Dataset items

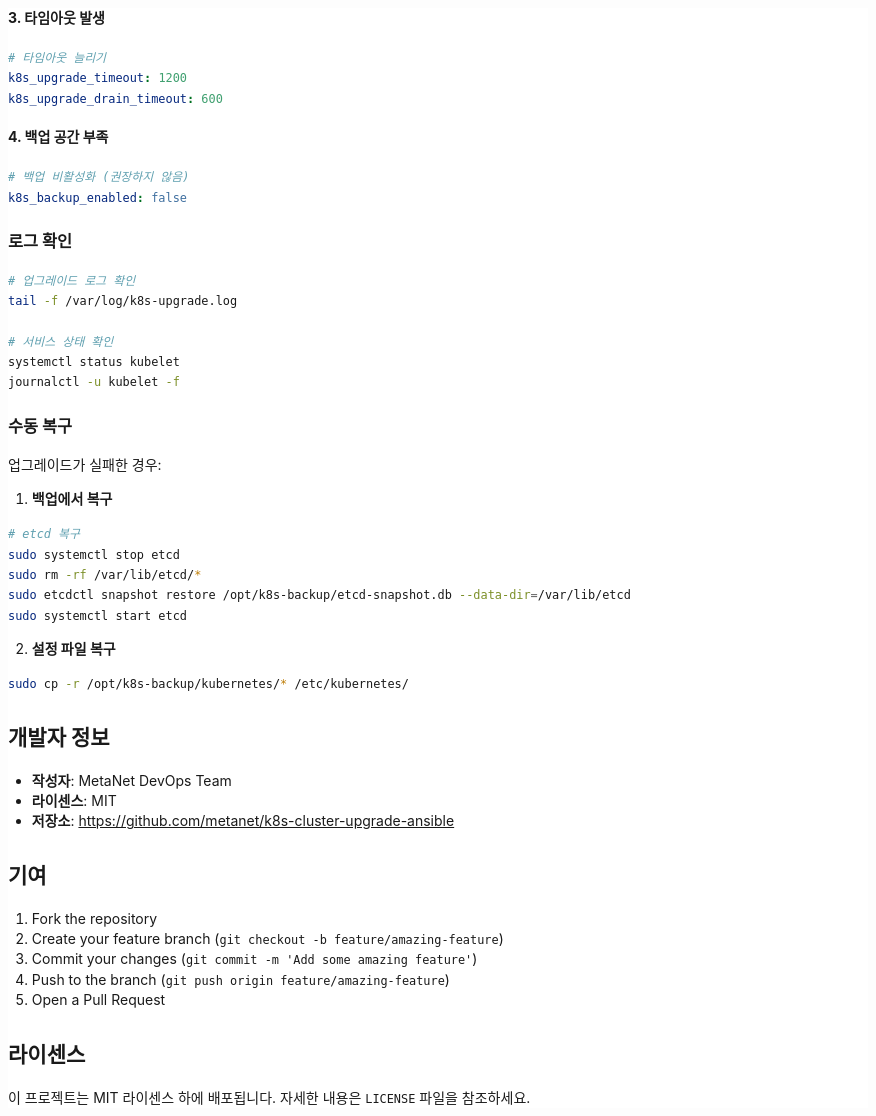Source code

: #### 3. 타임아웃 발생
```yaml
# 타임아웃 늘리기
k8s_upgrade_timeout: 1200
k8s_upgrade_drain_timeout: 600
```

#### 4. 백업 공간 부족
```yaml
# 백업 비활성화 (권장하지 않음)
k8s_backup_enabled: false
```

### 로그 확인

```bash
# 업그레이드 로그 확인
tail -f /var/log/k8s-upgrade.log

# 서비스 상태 확인
systemctl status kubelet
journalctl -u kubelet -f
```

### 수동 복구

업그레이드가 실패한 경우:

1. **백업에서 복구**
```bash
# etcd 복구
sudo systemctl stop etcd
sudo rm -rf /var/lib/etcd/*
sudo etcdctl snapshot restore /opt/k8s-backup/etcd-snapshot.db --data-dir=/var/lib/etcd
sudo systemctl start etcd
```

2. **설정 파일 복구**
```bash
sudo cp -r /opt/k8s-backup/kubernetes/* /etc/kubernetes/
```

## 개발자 정보

- **작성자**: MetaNet DevOps Team
- **라이센스**: MIT
- **저장소**: https://github.com/metanet/k8s-cluster-upgrade-ansible

## 기여

1. Fork the repository
2. Create your feature branch (`git checkout -b feature/amazing-feature`)
3. Commit your changes (`git commit -m 'Add some amazing feature'`)
4. Push to the branch (`git push origin feature/amazing-feature`)
5. Open a Pull Request

## 라이센스

이 프로젝트는 MIT 라이센스 하에 배포됩니다. 자세한 내용은 `LICENSE` 파일을 참조하세요.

EXERCISE REQUIREMENTS >>
Where a line in the records above contains the string "라이센스", return that line.

ANSWER FOR THIS EXERCISE >>
- **라이센스**: MIT
## 라이센스
이 프로젝트는 MIT 라이센스 하에 배포됩니다. 자세한 내용은 `LICENSE` 파일을 참조하세요.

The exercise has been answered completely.